In another example, the frequency-based beamformers 130 may be configured to analyze the output of the microphone 104-110 to identify the desired source 112 based on a stored voice pattern associated with the desired source 112. In another example, the frequency-based beamformers 130 may be configured to identify sound within a predefined frequency range such as the ranges typically associated with a male's voice, female's voice and/or a child's voice, or to identify sound patterns typically associated with a male's voice, female's voice and/or a child's voice. Alternatively, the frequency-based beamformers 130 may analyze the output of the microphone 104-110 for the strongest signal and associate the strongest signal with the desired source 112. It should be understood that various other methods may be utilized by the communication device 102 to identify sound signal 122 associated with the desired source 112 within the output of the microphones 104-110.

The frequency-based beamformers 130 also determine the relative direction of the desired source 112 by comparing the delays associated with the sound signal 122 as captured by each of the microphones 104-110. For instance, communication device 102 includes four microphones 104, 106, 108 and 110. In the illustrated example, the sound signal 122 is captured by microphone 110 at a first time t1, microphone 104 at a second time t2 and microphone 108 at a third time t3. Microphone 106 does not capture the sound signal 122, as the communication device 102 may obstruct the sound signal 122 with respect to microphone 106. The frequency-based beamformers 130 may then determine the relative direction of the desired source 112 using various triangulation methods. For instance, the communication device 102 may determine the direction by comparing the times t1, t2 and t3, together, with the added information that the microphone 106 did not capture the sound signal 122 and the known location of the microphones 104-110 relative to the communication device 102.
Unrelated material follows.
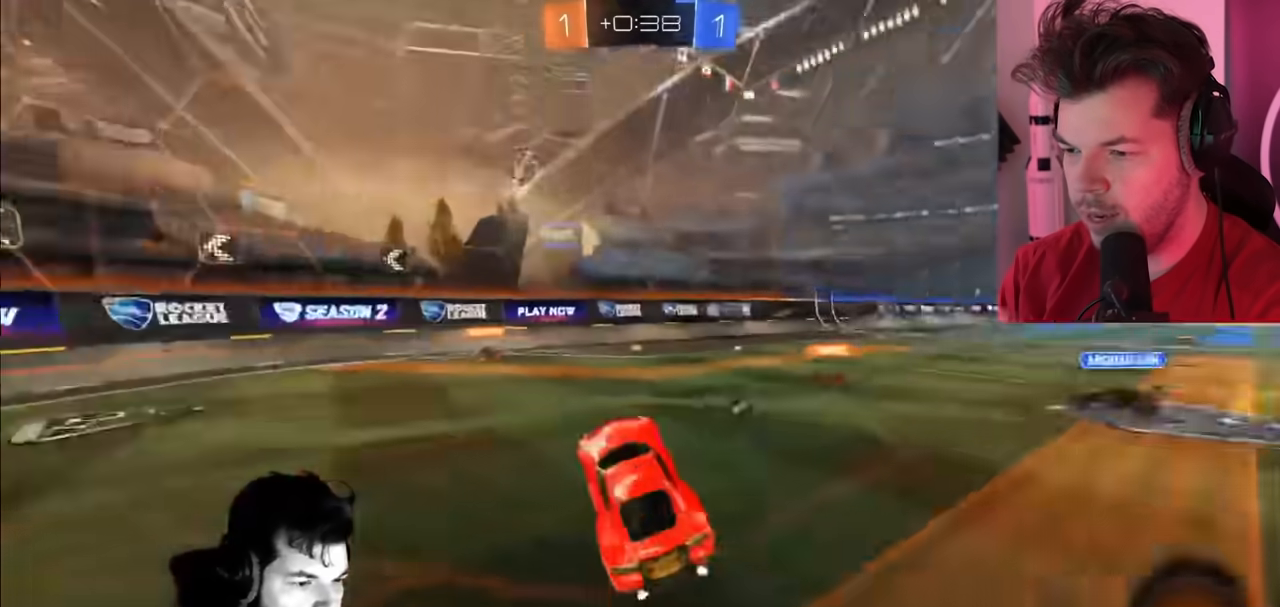
{"buttons": ["R2"], "left_stick": "up-left", "right_stick": "center", "events": [[67, "left_stick", "up-left"], [200, "CIRCLE", "down"], [500, "CIRCLE", "up"]]}
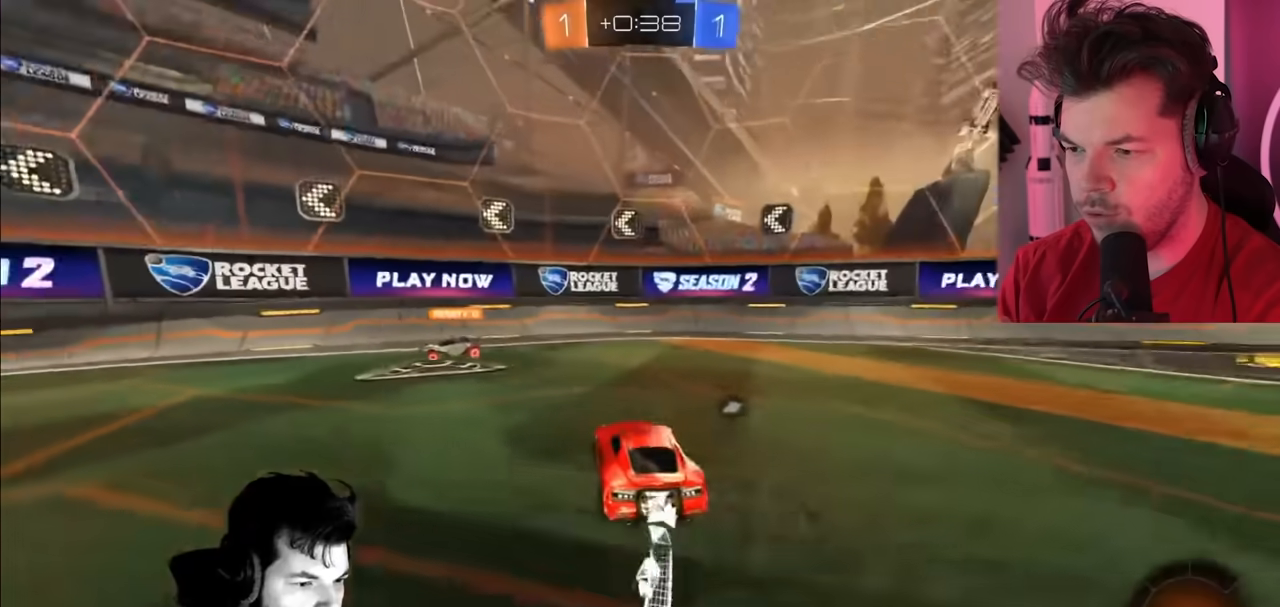
{"buttons": ["R2"], "left_stick": "right", "right_stick": "center", "events": [[100, "TRIANGLE", "down"], [183, "left_stick", "right"], [233, "TRIANGLE", "up"], [383, "L1", "down"], [483, "L1", "up"]]}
Each of the frequency-based beamformers 130 is further configured to analyze the captured sound signals within an associated frequency-sub band to determine the presence and relative direction of strongest unwanted noise (i.e. any sound other than the sound signal 122 within the output of the microphones 104-110) within the frequency-sub band, other than the direction of the desired source 112. For example, the presence and relative direction of the unwanted noise may be determined by comparing the delays associated with the unwanted noise as described above.

In response to detecting the unwanted noise, each of the frequency-based beamformers 130 cause a frequency-specific directional acoustic null to form in the output signals to attenuate narrowband noise sources, which may be located within the associated frequency-sub band. In some instances, each of the frequency-based beamformers 130 may from acoustic nulls in different direction relative to the device. For example, each of the frequency-based beamformers 130 may form a frequency-specific directional acoustic null by digitally adding or subtracting weighted signals at various delays to the output signals to shape or modulate the output signals. For instance, a weighted signal may be added to the microphone outputs to substantially mitigate the noise from a direction. By adding and subtracting weighted signals to select microphone output signals, acoustical nulls may be placed to digitally form gaps in the beam pattern of the microphones 104-110 as represented by the output signals.

As illustrated, the acoustic environment 100 includes the communication device 102 surrounded by various sounds sources, such as the desired source 112 and other sound sources 114, 116 and 118. In the illustrated example, the desired source 112 is a user talking into or at the communication device 102, such as during a telephone conversation. The other sources 114, 116 and 118 are illustrated, respectively, as a conversation between other human speakers in the environment, a vacuum cleaner, and a fan (or other home appliance).

Each of the sound sources 112-116 generates a respective sound signal 122-128. Each of the sound signals 122-128 are captured by the communication device 102 from a different direction depending on the location of the sound source 112-116 relative to the communication device 102. Additionally, the frequency range of each of the sound signals 122-128 varies depending on the sound source 112-116.

The frequency-based beamformer 130 of the communication device 102 processes the captured sound signals 122-128 and attenuates the sound signals 124, 126 and 128 by steering multiple frequency-specific directional acoustic nulls in output signals of the microphones 104-110 in substantially the direction of each of the sound sources 124, 126 and 128. However, building communication devices with the computational power to independently steer multiple directional acoustic nulls and or beams may be prohibitively expensive for certain classes of devices.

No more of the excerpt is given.